Electronics engineering source data:
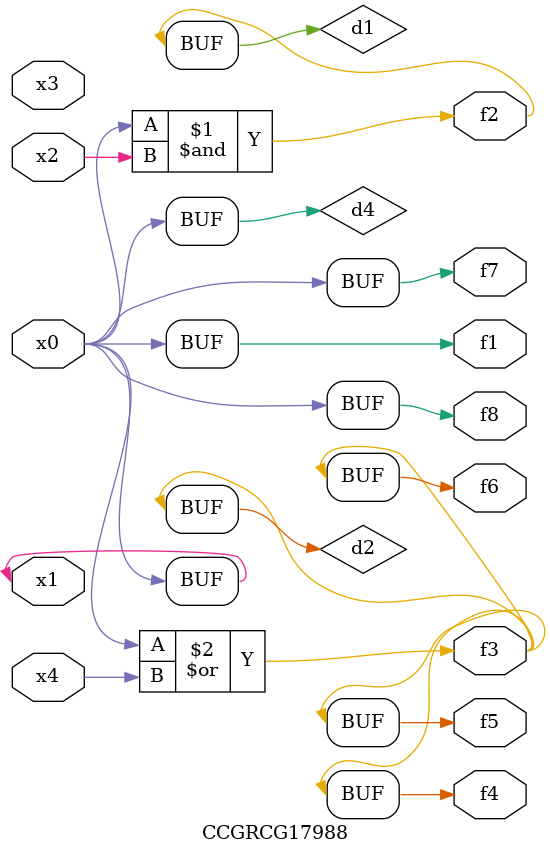
<source format=v>
module CCGRCG17988(
	input x0, x1, x2, x3, x4,
	output f1, f2, f3, f4, f5, f6, f7, f8
);

	wire d1, d2, d3, d4;

	and (d1, x0, x2);
	or (d2, x0, x4);
	nand (d3, x0, x2);
	buf (d4, x0, x1);
	assign f1 = d4;
	assign f2 = d1;
	assign f3 = d2;
	assign f4 = d2;
	assign f5 = d2;
	assign f6 = d2;
	assign f7 = d4;
	assign f8 = d4;
endmodule

</source>
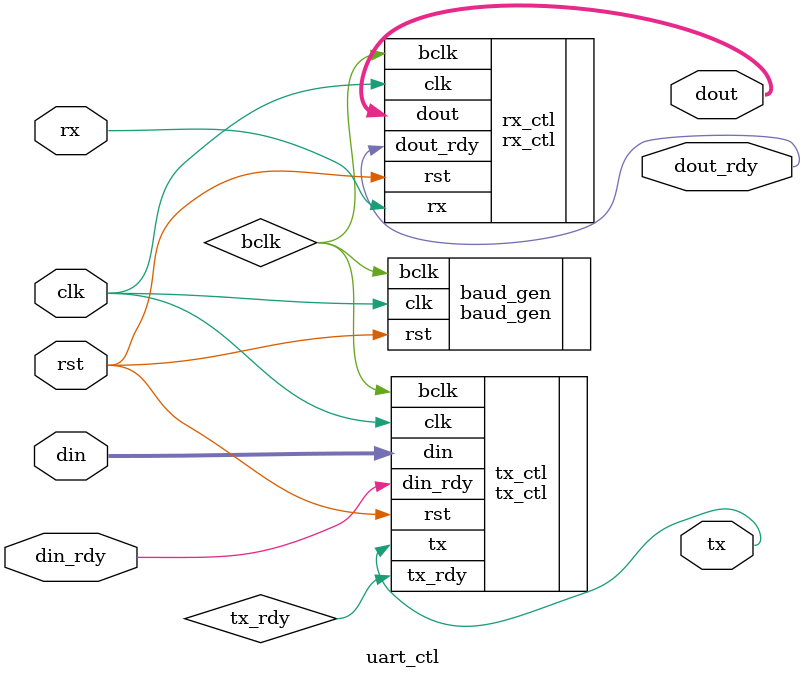
<source format=v>
module uart_ctl(
    input           clk,
    input           rst,

    /* I/O buses. */
    input           rx,

    /* Data to send. */
    input    [7:0]  din,
    /* Data to send is ready. */
    input           din_rdy,

    output          tx,
    /* Received data. */
    output   [7:0]  dout,
    /* Receive ends; data ready. */
    output          dout_rdy
    /* Controller ready for transmission. */
    // output          tx_rdy
);

    wire    bclk;

    baud_gen baud_gen(
        .clk(clk),
        .rst(rst),

        .bclk(bclk)
    );

    rx_ctl rx_ctl(
        .clk (clk),
        .rst (rst),

        .bclk(bclk),
        .rx  (rx),

        .dout    (dout),
        .dout_rdy(dout_rdy)
    );

    tx_ctl tx_ctl(
        .clk (clk),
        .rst (rst),
        .bclk(bclk),

        .din    (din),
        .din_rdy(din_rdy),

        .tx    (tx),
        .tx_rdy(tx_rdy)
    );

endmodule

</source>
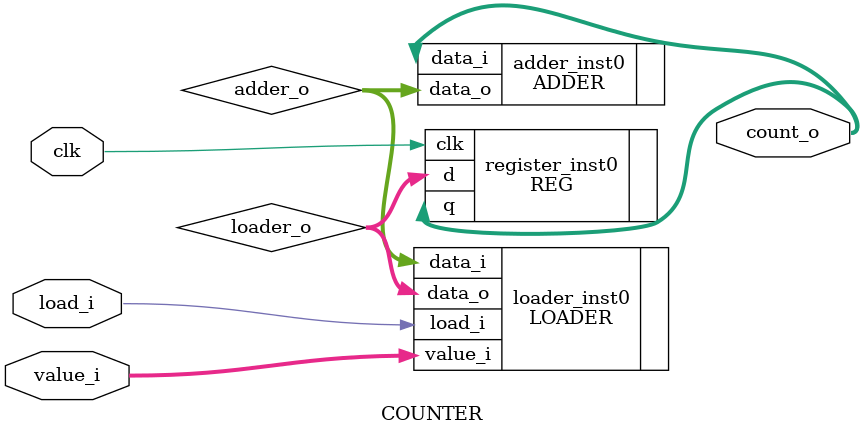
<source format=v>
module COUNTER(count_o, load_i, value_i, clk);
	input 	clk, load_i;
	input		[5:0] value_i;
	output 	[5:0] count_o;
	
	wire 	clk, load_i;
	wire	[5:0] count_o;
	wire	[5:0] value_i;
	
	// Internal wires
	wire	[5:0] adder_o;
	wire	[5:0] reg_o, loader_o;           
	
	REG			register_inst0(
											.clk(clk),
											.d(loader_o),
											.q(count_o)
										);
	LOADER		loader_inst0(
										.data_o(loader_o),
										.load_i(load_i),
										.value_i(value_i),
										.data_i(adder_o)
									);
	ADDER			adder_inst0(
										.data_i(count_o),
										.data_o(adder_o)
									);
	/*
	CONVERTER	converter_inst0(
											.data_i(reg_o),
											.data_o(count_o)
										);
	*/
endmodule
</source>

**Written task**
Your answer must consist solely of the lines from the one containing "assign f2 = d1;" through the last line of the records above, copied exactly, with every picture left out.

**Your solution**
	assign f2 = d1;
	assign f3 = d2;
	assign f4 = d2;
	assign f5 = d2;
	assign f6 = d2;
	assign f7 = d4;
	assign f8 = d4;
endmodule

</source>
<source format=v>
module uart_ctl(
    input           clk,
    input           rst,

    /* I/O buses. */
    input           rx,

    /* Data to send. */
    input    [7:0]  din,
    /* Data to send is ready. */
    input           din_rdy,

    output          tx,
    /* Received data. */
    output   [7:0]  dout,
    /* Receive ends; data ready. */
    output          dout_rdy
    /* Controller ready for transmission. */
    // output          tx_rdy
);

    wire    bclk;

    baud_gen baud_gen(
        .clk(clk),
        .rst(rst),

        .bclk(bclk)
    );

    rx_ctl rx_ctl(
        .clk (clk),
        .rst (rst),

        .bclk(bclk),
        .rx  (rx),

        .dout    (dout),
        .dout_rdy(dout_rdy)
    );

    tx_ctl tx_ctl(
        .clk (clk),
        .rst (rst),
        .bclk(bclk),

        .din    (din),
        .din_rdy(din_rdy),

        .tx    (tx),
        .tx_rdy(tx_rdy)
    );

endmodule

</source>
<source format=v>
module COUNTER(count_o, load_i, value_i, clk);
	input 	clk, load_i;
	input		[5:0] value_i;
	output 	[5:0] count_o;
	
	wire 	clk, load_i;
	wire	[5:0] count_o;
	wire	[5:0] value_i;
	
	// Internal wires
	wire	[5:0] adder_o;
	wire	[5:0] reg_o, loader_o;           
	
	REG			register_inst0(
											.clk(clk),
											.d(loader_o),
											.q(count_o)
										);
	LOADER		loader_inst0(
										.data_o(loader_o),
										.load_i(load_i),
										.value_i(value_i),
										.data_i(adder_o)
									);
	ADDER			adder_inst0(
										.data_i(count_o),
										.data_o(adder_o)
									);
	/*
	CONVERTER	converter_inst0(
											.data_i(reg_o),
											.data_o(count_o)
										);
	*/
endmodule
</source>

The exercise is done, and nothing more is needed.